** Given data follows **
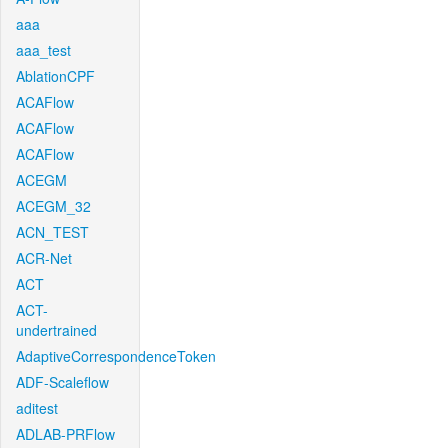
aaa
aaa_test
AblationCPF
ACAFlow
ACAFlow
ACAFlow
ACEGM
ACEGM_32
ACN_TEST
ACR-Net
ACT
ACT-
undertrained
AdaptiveCorrespondenceToken
ADF-Scaleflow
aditest
ADLAB-PRFlow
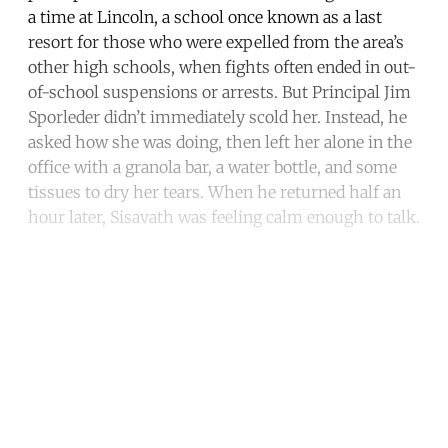
a time at Lincoln, a school once known as a last
resort for those who were expelled from the area’s
other high schools, when fights often ended in out-
of-school suspensions or arrests. But Principal Jim
Sporleder didn’t immediately scold her. Instead, he
asked how she was doing, then left her alone in the
office with a granola bar, a water bottle, and some
tissues to dry her tears. When he returned half an
hour later, Sisavath was feeling calm enough to talk.
Continue reading with a free
account
Subscribe for free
** End of Given data **
■ Request: Repeat the text of every row above line for line, without changing any wording. Leave the pictures out of your answer.

■ Task output:
aaa
aaa_test
AblationCPF
ACAFlow
ACAFlow
ACAFlow
ACEGM
ACEGM_32
ACN_TEST
ACR-Net
ACT
ACT-
undertrained
AdaptiveCorrespondenceToken
ADF-Scaleflow
aditest
ADLAB-PRFlow
a time at Lincoln, a school once known as a last
resort for those who were expelled from the area’s
other high schools, when fights often ended in out-
of-school suspensions or arrests. But Principal Jim
Sporleder didn’t immediately scold her. Instead, he
asked how she was doing, then left her alone in the
office with a granola bar, a water bottle, and some
tissues to dry her tears. When he returned half an
hour later, Sisavath was feeling calm enough to talk.
Continue reading with a free
account
Subscribe for free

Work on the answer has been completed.